My updated work is completely wrong as well and it would only confuse you guys because it’s like 3 pages long. Basically I’m finding it hard to figure out the easiest way to approach it.
 
On my test I'd have to solve it algebraically and show a lot of work. And I can't find the right way to approach it by solving algebraically.
The point is: the graph shows that the equality is not true.
It cannot proven if it is not true.
 
You are trying to solve (not prove) [MATH]\cos(2x)=\cos^2\left(\frac{3x}{2}\right)[/MATH].

I would start with a substitution, u = x/2, and then expand using identities for cos(4u) and cos(3u). Then solve for cos(u).
 
You posted this same question before:

 
Look at post #2
Right! But this is a perfect example why there should be some way to correct a post that is carried through the entire thread.

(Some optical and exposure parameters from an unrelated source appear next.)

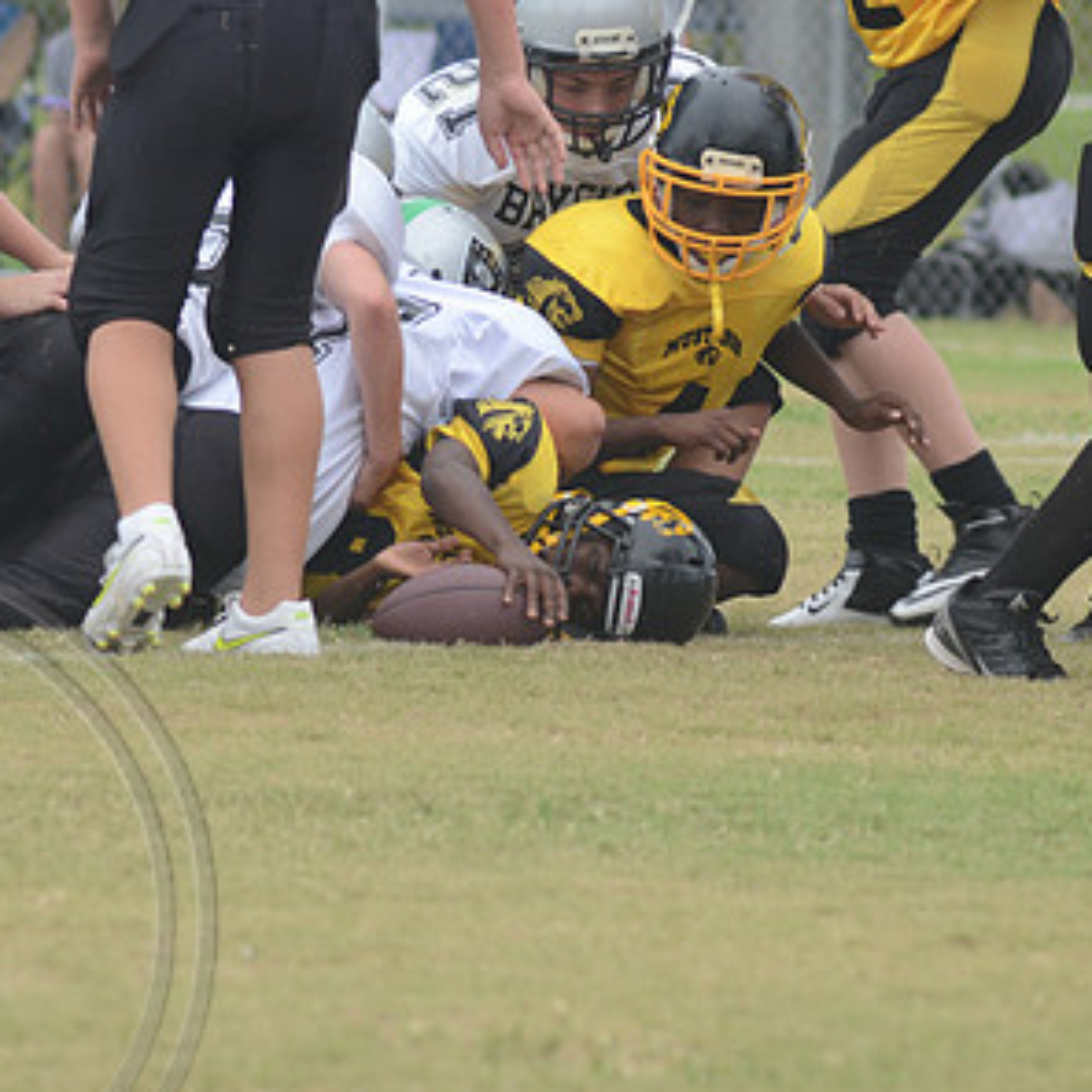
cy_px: 557
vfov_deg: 3.5
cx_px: 502
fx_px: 17774
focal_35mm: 498
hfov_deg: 3.5
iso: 400
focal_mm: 200
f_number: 5.6
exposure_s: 1/640
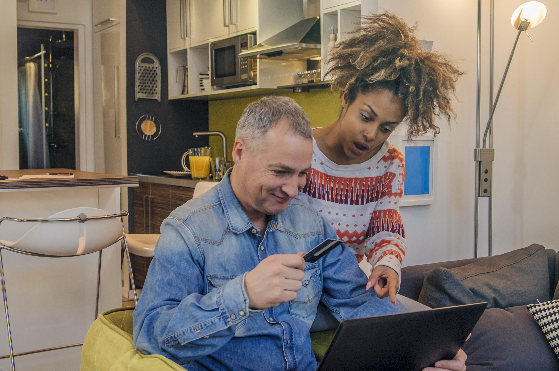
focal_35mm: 46
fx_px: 721
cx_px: 280
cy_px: 186
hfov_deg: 42.4
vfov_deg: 28.9
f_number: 4.5
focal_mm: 31
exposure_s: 1/80
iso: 640
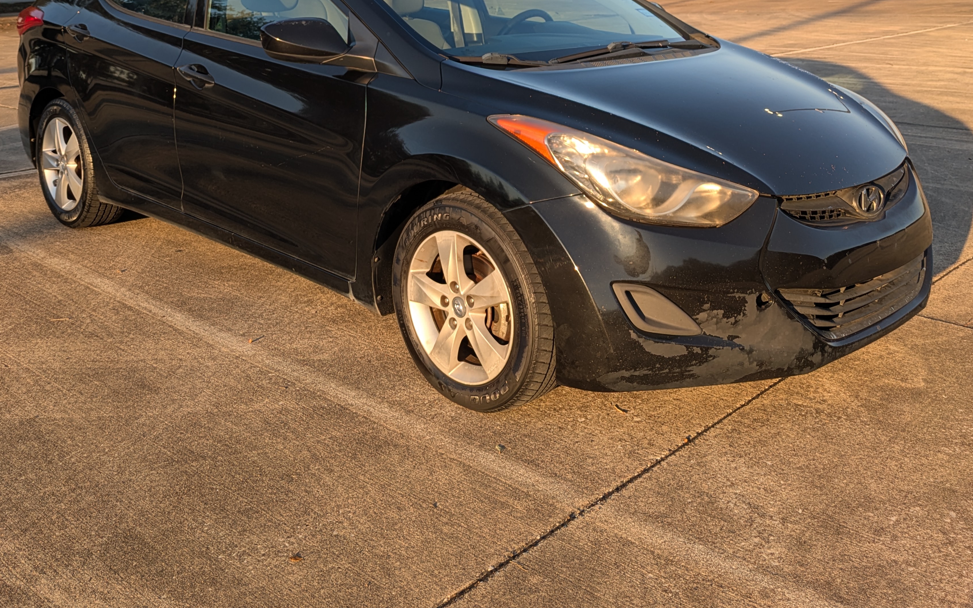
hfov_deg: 54.0
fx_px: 955
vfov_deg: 34.4
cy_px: 131
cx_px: 479
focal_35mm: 36
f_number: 1.89
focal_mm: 5.43
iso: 45
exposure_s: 1/826
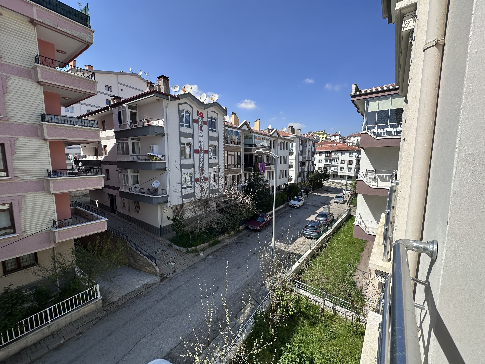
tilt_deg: -6.4
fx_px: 196
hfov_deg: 102.1
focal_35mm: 14
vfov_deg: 85.7
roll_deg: -0.4
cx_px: 242
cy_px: 182
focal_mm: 2.22
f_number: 2.2
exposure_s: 1/1304
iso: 50
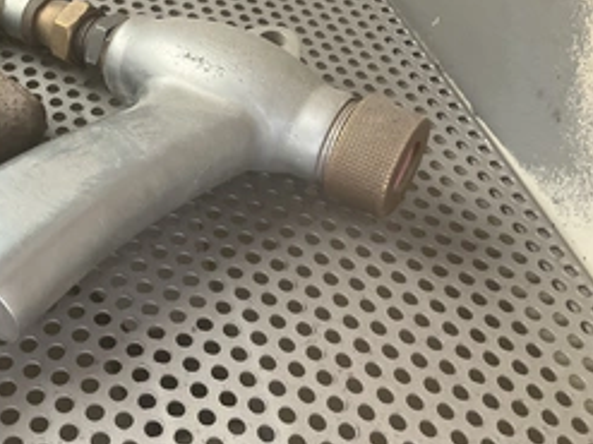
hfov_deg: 39.9
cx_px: 194
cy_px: 175
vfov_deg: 30.8
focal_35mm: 47
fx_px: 805
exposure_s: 1/60
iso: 160
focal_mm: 3
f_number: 1.8
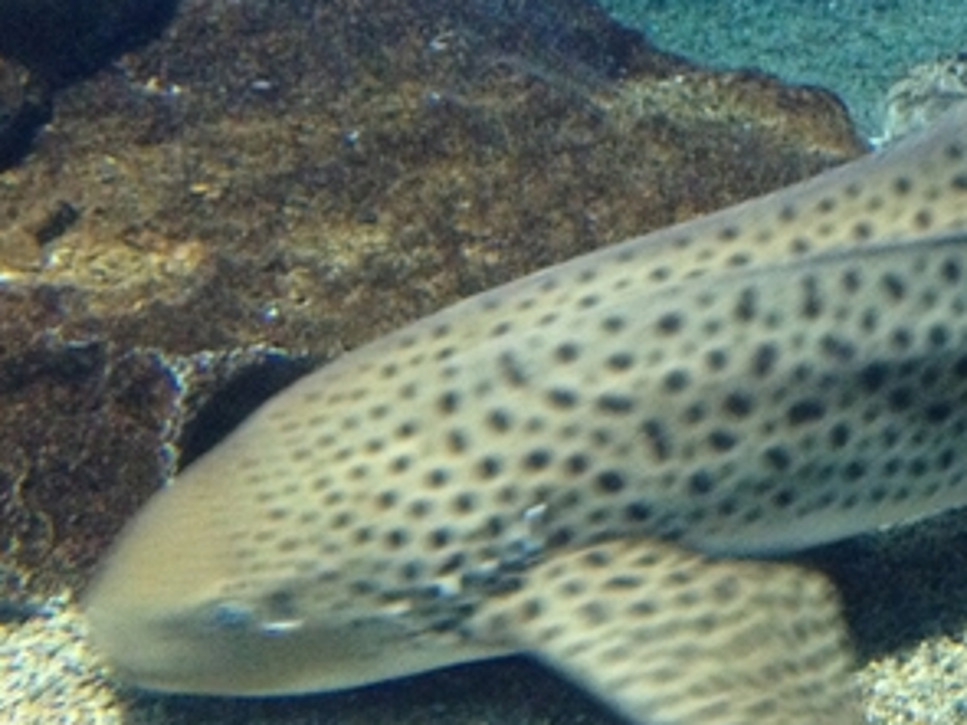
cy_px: 525
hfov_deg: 25.2
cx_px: 797
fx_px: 2122
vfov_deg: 19.3
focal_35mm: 76
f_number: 2.4
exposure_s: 1/15
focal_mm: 4.28
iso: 400
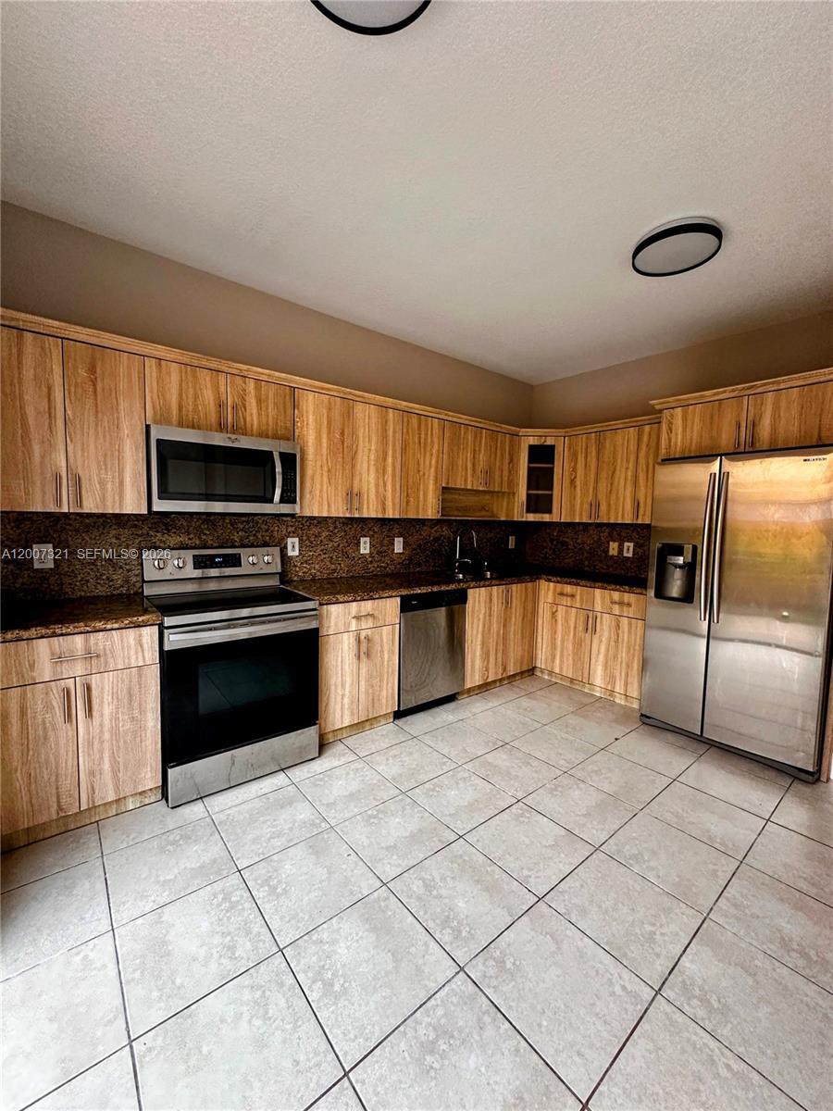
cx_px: 416
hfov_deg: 85.7
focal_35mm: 14
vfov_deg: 102.1
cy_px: 556
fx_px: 449
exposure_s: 1/99
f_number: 2.2
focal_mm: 2.22
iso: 250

In all fairness, you must admit that posts after #2 still assumed 'prove' and not 'solve'.
 
Yea sorry I miss typed the original post and corrected it in a second post but i guess most of you didn't see it, that's my bad. It didn't let me edit what I wrote so I just posted again saying that. Either way like @MarkFL said, I did post this question previously and I was helped with it. I forgot how to do it I guess and forgot i posted about it. (I've been doing tons of different types of math questions these past few weeks and I guess I got lost). My mistake sorry for that.